Governo do Chile criminaliza manifestação por medidas emergenciais

Manifestantes foram às ruas reivindicar políticas emergenciais para suprir a perda de emprego e de renda devido à crise causada pelo novo coronavírus

Reprodução
Carabineros chilenos reprimem com violência manifestação por assistência social. Muitas famílias já não têm empregos e recursos. Sobrou a fome.

São Paulo – Depois de mandar reprimir os manifestantes que pediam auxílio emergencial para enfrentar a fome e outras dificuldades em meio à severa quarentena contra a covid-19, na tarde desta segunda-feira (18), o governo de Sebastián Piñera resolveu criminalizar o movimento de moradores da comuna de El Bosque, na região metropolitana de Santiago.

Hoje (19), o subsecretário do Interior, Juan Francisco Galli, denunciou três manifestantes após os atos de ontem em El Bosque, que incluíram saques. De acordo com a CNN Chile, a Intendência Metropolitana detalhou que na segunda-feira havia 793 detidos por violação de quarentena e 146 por crimes comuns. Somente em El Bosque foram detidos 37.

Ainda segundo o canal de TV, o ministro do Interior, Gonzalo Blumel, sustentou que entre os manifestantes havia aqueles que procuravam “tirar proveito das circunstâncias atuais para insuflar, estressar e chamar as pessoas para se mobilizarem”. E chegou a acusar setores da oposição, como a Frente Ampla e o Partido Comunista, de tentar insuflar o ambiente social no país na segunda-feira, “onde as pessoas afirmavam protestar por estar com fome”.

“Ontem houve setores políticos, do mundo da Frente Ampla e do Partido Comunista, que se dedicaram a exacerbar as dificuldades, mas o que temos que fazer hoje é colaborar e criar um ambiente para dar tranquilidade aos cidadãos e não destacar as dificuldades”, disse o ministro.

De acordo com o Ministério da Saúde do Chile, o país tem 49.579 casos confirmados, 509 mortos e 21.507 pessoas que se recuperaram da covid-19.

Segundo os manifestantes que foram às ruas de El Bosque ontem, famílias inteiras passam fome porque faltam políticas de assistência para suprir a perda de emprego e de renda devido à crise causada pelo novo coronavírus. Nos confrontos com a polícia, os manifestantes usavam pedras e paus. E os carabineros (policiais militarizados) usavam gás lacrimogêneo e o carro de lançamento de água.

Alguns dos manifestantes atearam fogo a barricadas e interromperam o tráfego de veículos na área para expressar chamar a atenção de motoristas.

“O sistema chileno é mais cruel que o coronavírus”, gritavam alguns manifestantes. “Não é contra a quarentena, é contra a fome”, disse outro manifestante. “Estamos morrendo de fome”, disseram vários moradores da comuna de El Bosque, um dos municípios mais carentes da região metropolitana, em declarações a emissoras de televisão locais.

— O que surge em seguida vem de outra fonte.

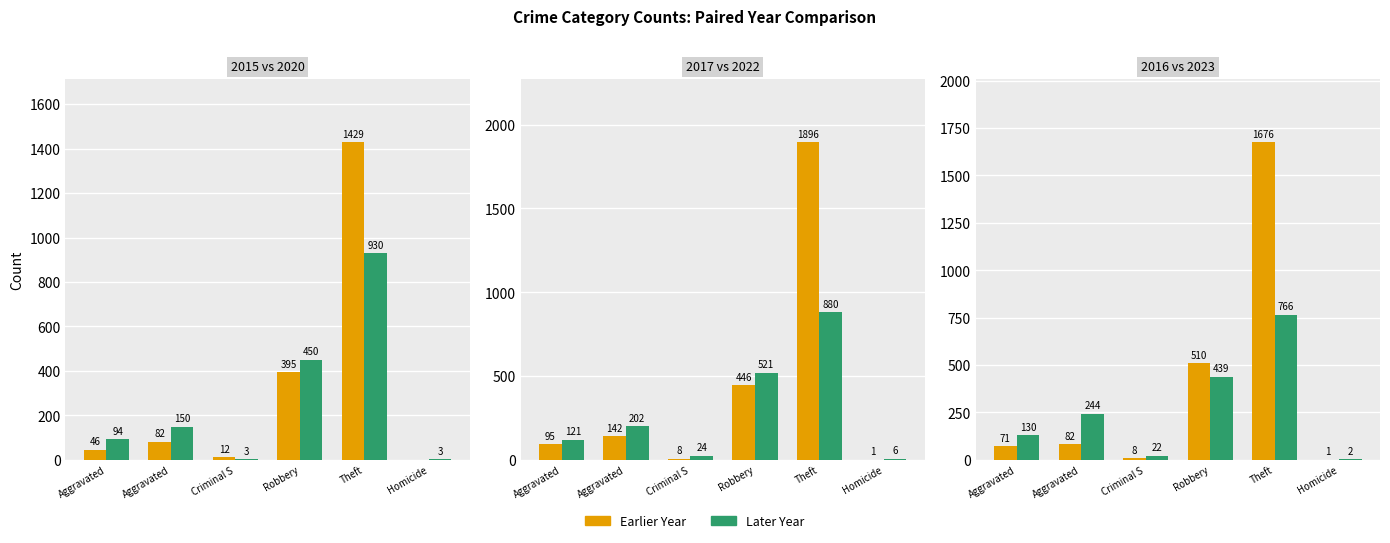

What is the spread (max minus min) of values at Aggravated?

84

Este foi o primeiro confronto aberto entre manifestantes e forças de segurança desde a noite da sexta-feira passada (15), quando foi declarado confinamento total na capital do país.  

A um canal de TV, o prefeito de El Bosque, Sadi Melo, afirmou que a comuna está em quarentena há quatro semanas, e que os poucos recursos da população se esgotaram. E que a partir de então, o Estado deve fornecer os recursos necessários.

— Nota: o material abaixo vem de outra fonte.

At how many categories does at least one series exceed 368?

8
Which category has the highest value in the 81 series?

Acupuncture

Segundo o jornal El Mercurio, a população está enfrentando uma situação difícil com a falta de trabalho. A extrema pobreza corresponde a mais de 10% da população de diversas comunas. Há estimativas de que 5 mil famílias, o equivalente a 20 mil pessoas, estejam passando fome.

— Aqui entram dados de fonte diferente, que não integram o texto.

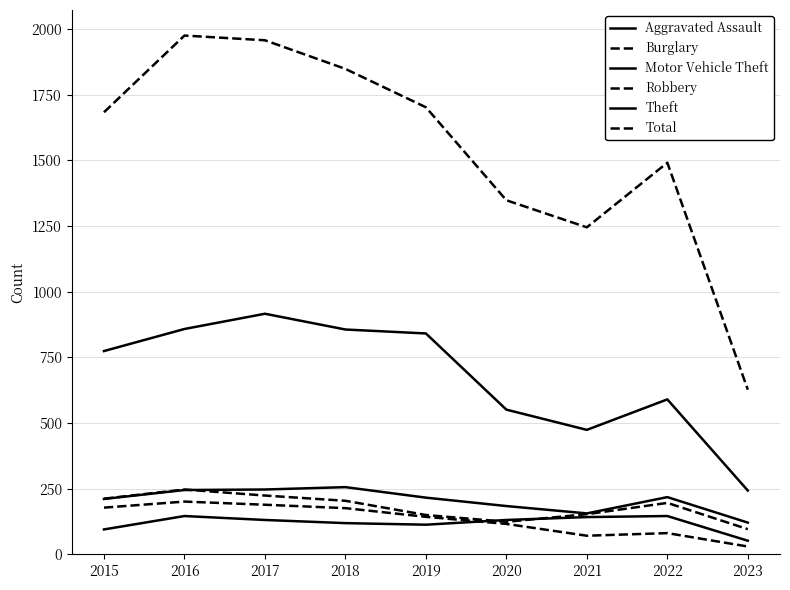

True or false: Total and Motor Vehicle Theft intersect in this chart.

False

No domingo passado, o presidente Piñera anunciou a implementação de cinco medidas de apoio às pessoas mais vulneráveis ​​e à “classe média carente”, entre as quais se espera a entrega de 2,5 milhões de cestas de alimentos e produtos básicos entre os mais pobres.

Embora até a semana passada Piñera tivesse evitado impor um confinamento mais severo, a suspensão de atividades econômicas como a construção civil e o comércio afetaram em cheio as famílias mais pobres.